Je m’arrêtais finalement de jouer dans l’idée de lire. Mon coeur ralentissait et ma nuque était mouillée. Je buvais quelques traits de bière. J’avais la sensation que tous mes déboires, tout ce qui faisait de moi ce garçon taciturne, effacé, à l’air triste et abattu, glissait. Tout cela glissait sur moi, comme si les effleurements chauds et froids, du soleil, des parfums d’octobre, du vent et de l’herbe constituaient un rempart, une ellipse à l’ornière habituelle dans laquelle je tombais, indéfiniment. Le garçon sensible que j’étais n’étais plus en proie à la vulnérabilité où il était réduit par ce qui l’affectait, d’ordinaire. Il n’était plus affligé. L’insoutenable légèreté de l’être le surprenait, lui qui fut tant sceptique de lire cette idée. La fatigue que l’on devinait sur ses traits s’était évaporée. Il comprenait une sorte de grâce simple, belle et juste, qui donnait un peu de valeur au choses, fugitivement. Un peu de sens à toute cette comédie, à l’humour parfois grinçant, plus souvent douteux.

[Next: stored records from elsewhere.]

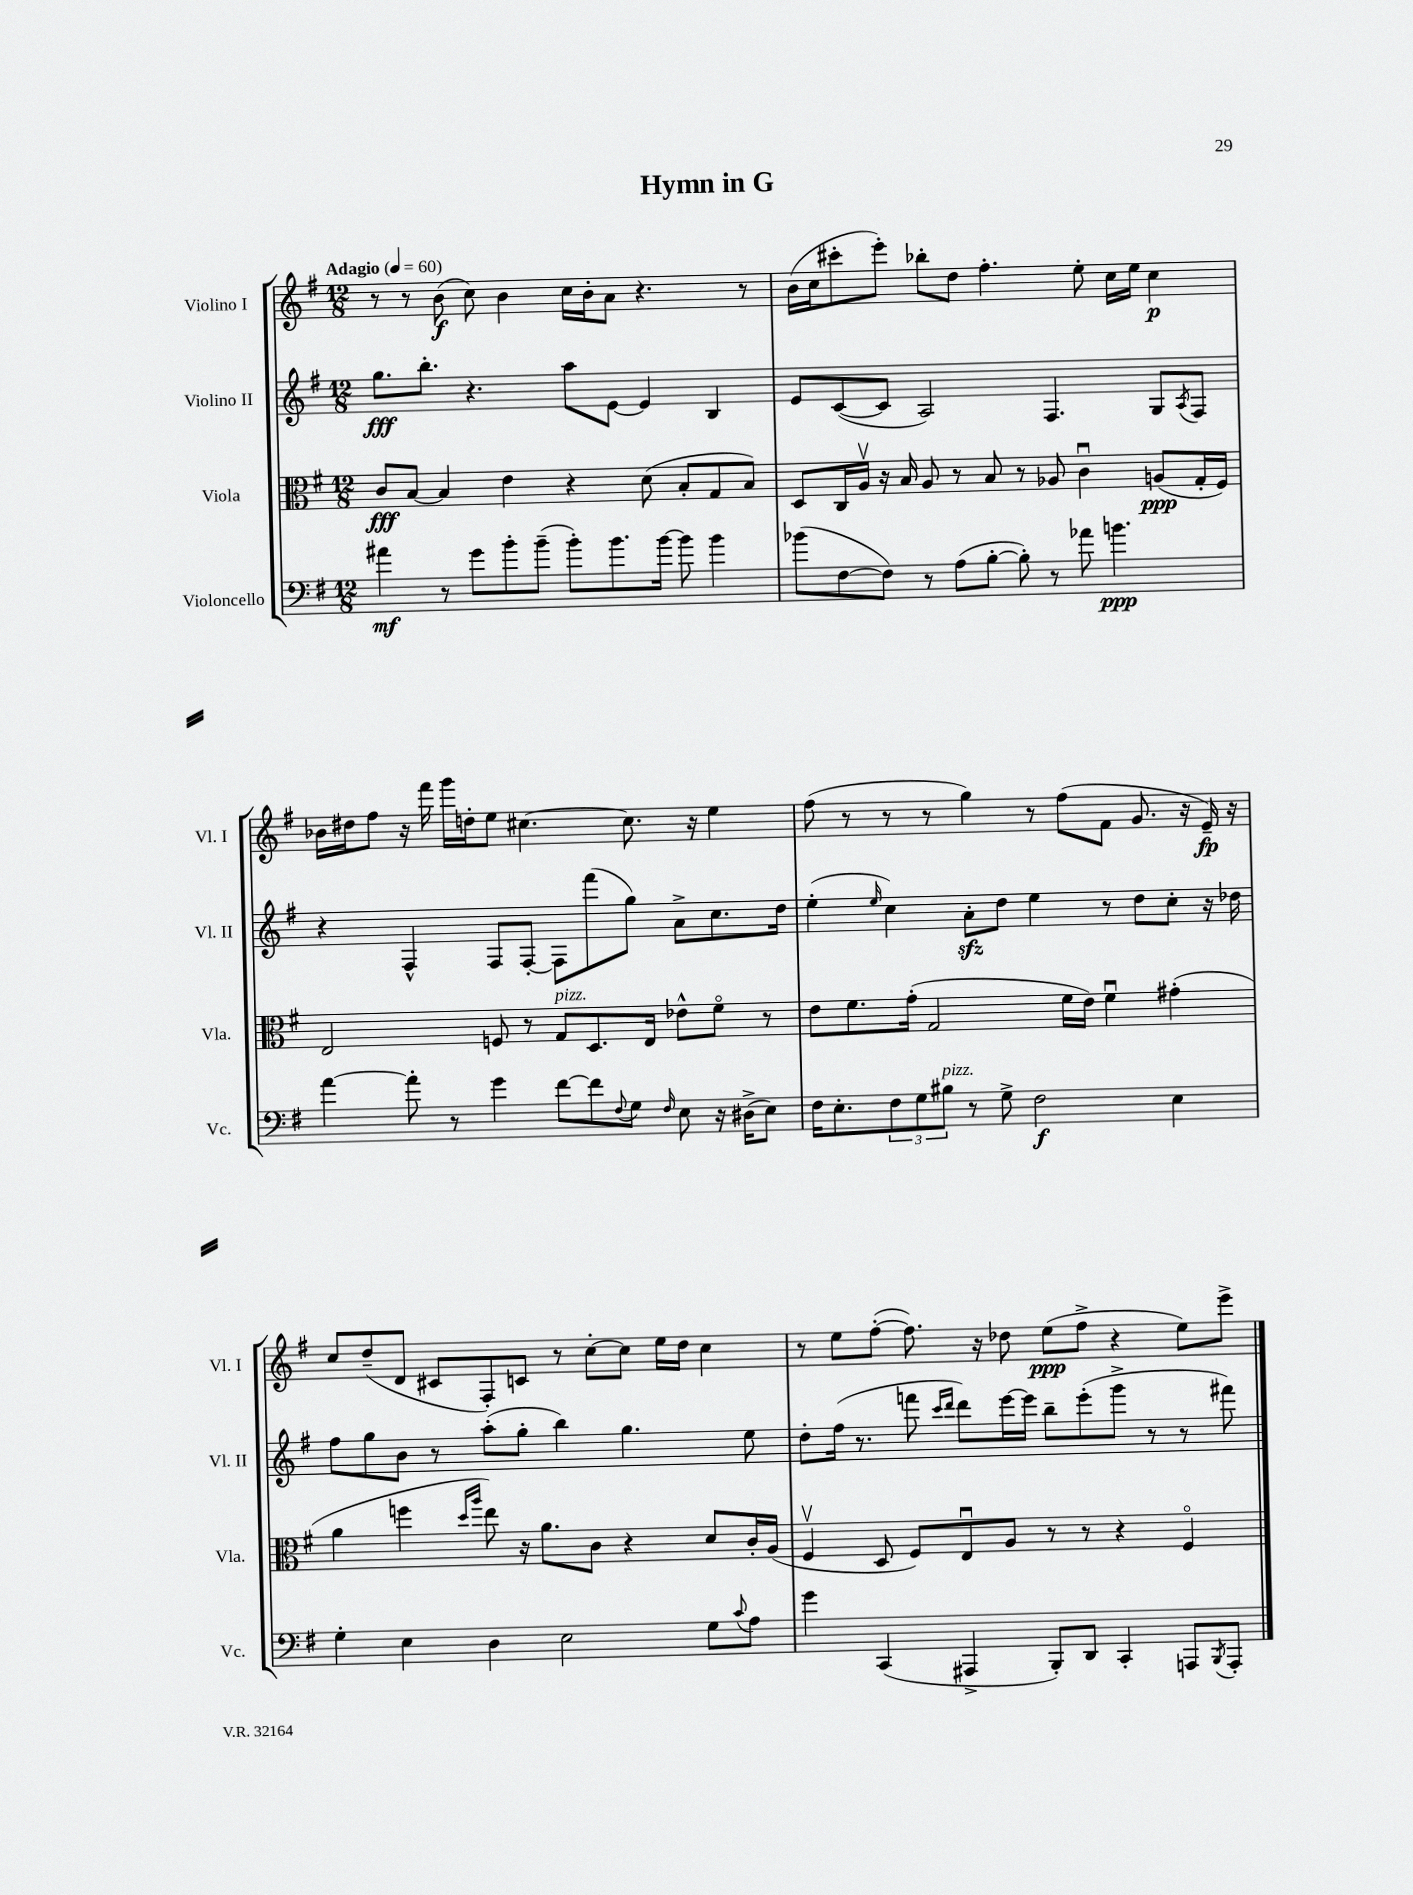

**kern	**kern	**kern	**kern
*staff4	*staff3	*staff2	*staff1
*clefF4	*clefC3	*clefG2	*clefG2
*k[f#]	*k[f#]	*k[f#]	*k[f#]
*M12/8	*M12/8	*M12/8	*M12/8
*MM60	*MM60	*MM60	*MM60
4a#\	8c/L	8.gg\L	8r
.	[8B/J	.	8r
.	.	8.bb'\J	.
8r	4B/]	.	(8b\
8g\L	.	4.r	8cc\)
8b'\	4e\	.	4b\
(8b~\J	.	.	.
8b'\L)	4r	8aa\L	16cc\LL
.	.	.	16b'\J
8.b\	.	[8e\J	8a\J
.	(8d\	4e/]	4.r
[16b\Jk	.	.	.
8b\]	8B'/L	.	.
4b\	8G/	4B/	.
.	8B/J)	.	8r
=	=	=	=
(8b-\L	8D/L	8e/L	(16b\LL
.	.	.	16cc\J
[8F#\	16C/L	([8c/	8ccc#'\
.	16Av/JJ	.	.
8F#\]J)	16r	8c/]J	8eee'\J)
.	16B/	.	.
8r	8A/	2A/)	8bb-'\L
(8A\L	8r	.	8dd\J
[8B'\J	8B/	.	4.ff#'\
8B'\])	8r	.	.
8r	8A-/	4.F#/	.
8a-\	4cu\	.	8ee'\
4.b\	.	.	16cc\LL
.	.	.	16ee\JJ
.	(8A/L	8G/L	4cc\
.	.	8qA/	.
.	16G'/L	8F#/J	.
.	16F#/JJ)	.	.
=	=	=	=
[4a\	2E/	4r	16b-\LL
.	.	.	16dd#\J
.	.	.	8ff#\J
8a'\]	.	4F#^^/	16r
.	.	.	16fff#\
8r	.	.	16ggg\LL
.	.	.	16dd'\J
4g\	8F/	8F#/L	8ee\J
.	8r	[8F#'/J	[4.cc#\
[8f#\L	8G/L	8F#\]L	.
8f#\]	8.D/	(8fff#\	.
8qqF#/	.	.	.
8G\J	.	8gg\J)	8.cc#\]
.	16E/Jk	.	.
16qqF#/	.	.	.
8E\	8e-^^\L	8a^\L	.
.	.	.	16r
16r	8f#o\J	8.cc\	4ee\
(16D#^\LK	.	.	.
8E\J)	8r	.	.
.	.	16dd\Jk	.
=	=	=	=
16F#\LK	8e\L	(4ee'\	(8ff#\
8.E'\	.	.	.
.	8.f#\	.	8r
.	.	16qqee/	.
12F#\	.	4cc\)	8r
.	(16g'\Jk	.	.
12G\	.	.	.
.	2G/	.	8r
12B#\J	.	.	.
8r	.	8a'\L	4gg\)
8G^\	.	8dd\J	.
2F#\	.	4ee\	8r
.	16f#\LL	.	(8ff#\L
.	16e\JJ)	.	.
.	4f#u\	8r	8f#\J
.	.	8dd\L	8.g/
4E\	(4g#'\	8cc'\J	.
.	.	.	16r
.	.	16r	16e~/)
.	.	16dd-\	16r
=	=	=	=
4G'\	4a\	8ff#\L	8cc/L
.	.	8gg\	(8dd~/
4E\	4ff\	8b\J	8d/J
.	.	8r	8c#/L
.	16qqdd/LL	.	.
.	16qqaa/JJ	.	.
4D\	8ee\)	(8aa'\L	8F#'/)
.	16r	8gg'\J	8c/J
.	8.a\L	.	.
2E\	.	4bb\)	8r
.	8c\J	.	[8cc'\L
.	4r	4.gg\	8cc\]J
.	.	.	16ee\LL
.	.	.	16dd\JJ
8G\L	8d/L	.	4cc\
8qqc/	.	.	.
8A\J	16c'/L	8ee\	.
.	(16A/JJ	.	.
=	=	=	=
4g\	4F#v/	8dd'\L	8r
.	.	(16ff#\Jk	8ee\L
.	.	8.r	.
(4CC/	8D/	.	([8ff#'\J
.	8F#/L)	8fff\	8.ff#\])
.	.	16qqccc/LL	.
.	.	16qqddd/JJ	.
4AAA#^/	8Eu/	8ddd\L)	.
.	.	.	16r
.	8A/J	[16eee\L	8dd-\
.	.	16eee\]JJ	.
8BBB'/L)	8r	8bb~\L	(8ee\L
8DD/J	8r	(8eee'\	8ff#^\J
4CC'/	4r	8ggg^\J	4r
.	.	8r	.
8AAA/L	4F#o/	8r	8ee\L)
8qBBB/	.	.	.
8AAA'/J	.	8fff#\)	8eee^\J
==	==	==	==
*-	*-	*-	*-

Je posais mon regard tout autour de moi et voyais des choses, des détails que je n’avais jamais remarqués. Je constatai, surpris, qu’à moins d’un mètre de moi se trouvait des marrons, tout juste tombé d’un grand marronnier près duquel mes amis et moi avions pris place. Je pris plusieurs des marrons gisants près de leurs bogues en main, et les contemplais, les étudiais sous tous les angles, laissant mes doigts les parcourir, parcourir toute leur surface brillante et belle comme une peau sombre. Je voyais, donnant sur le parc, un bel immeuble où un jeune homme, dans une chemise claire, fumait une cigarette sur une chaise longue, un modèle qui me plaisait bien, en bois, d’un style très « Deauville » avec cette toile rayée. Le bâtiment s’ornait de briques colorées. Sur la terrasse se trouvait aussi une petite table ronde sur laquelle était posé une plante dans un petit pot. Un monde entier se révélait à mon regard, comme à un regard nouveau. Je me voyais finalement remarquer le nuage sombre qui voilait depuis quelques instants le soleil. Je ne m’aperçus du chant des oiseaux que lorsque je me demandai s’il était une chose à laquelle je n’avais pas fait attention. Dans l’euphorie caractérisant ma consommation toujours trop rapide d’alcool, je fermais les yeux pour voir sous mes paupières l’orangé. Je me levais titubant.
Comme on doit lever des troupes, j’imagine, je me rassemblais. Je mobilisais en moi tout ce que je voulais voir grandir encore. Je ne m’appuyais pas sur les ressources dont j’étais familier − mon aisance à raisonner, mon orgueil qui me permettait, de façon intermittente, de ne douter de rien, moi qui doute de tout. Je trouvais non pas des ressources, mais je me saisissais de tout cet état d’esprit dans lequel je me trouvais tout étonné, je m’inspirais de cette source de ravissements si surprenants.
J’allais avec en tête une insouciance qui ne tenait pas tant au déni de ce que j’avais été et de ce que j’avais ressenti jusqu’alors, dans mon expérience de la vie. Cette insouciance, tenait d’une sorte de foi, d’une foi vraiment aveugle, légère et douce, un grain de folie, comme si j’avais une insolation. Et c’était sans doutes le cas. Je cachais les yeux d’Anna par derrière, elle qui m’injuria délicieusement en italien, puis je l’embrassais, aveuglé par le soleil déjà bas. Elle continua de murmurer dans son bel italien des tas des choses probablement abjectes, tandis qu’elle m’embrassait en me caressant le visage.
Je me perdais plus tard dans ses bras presque maternels, tellement serein. Je commençait à rêver lorsque, le soleil déclinant, Anna frissonnait en me caressant les cheveux.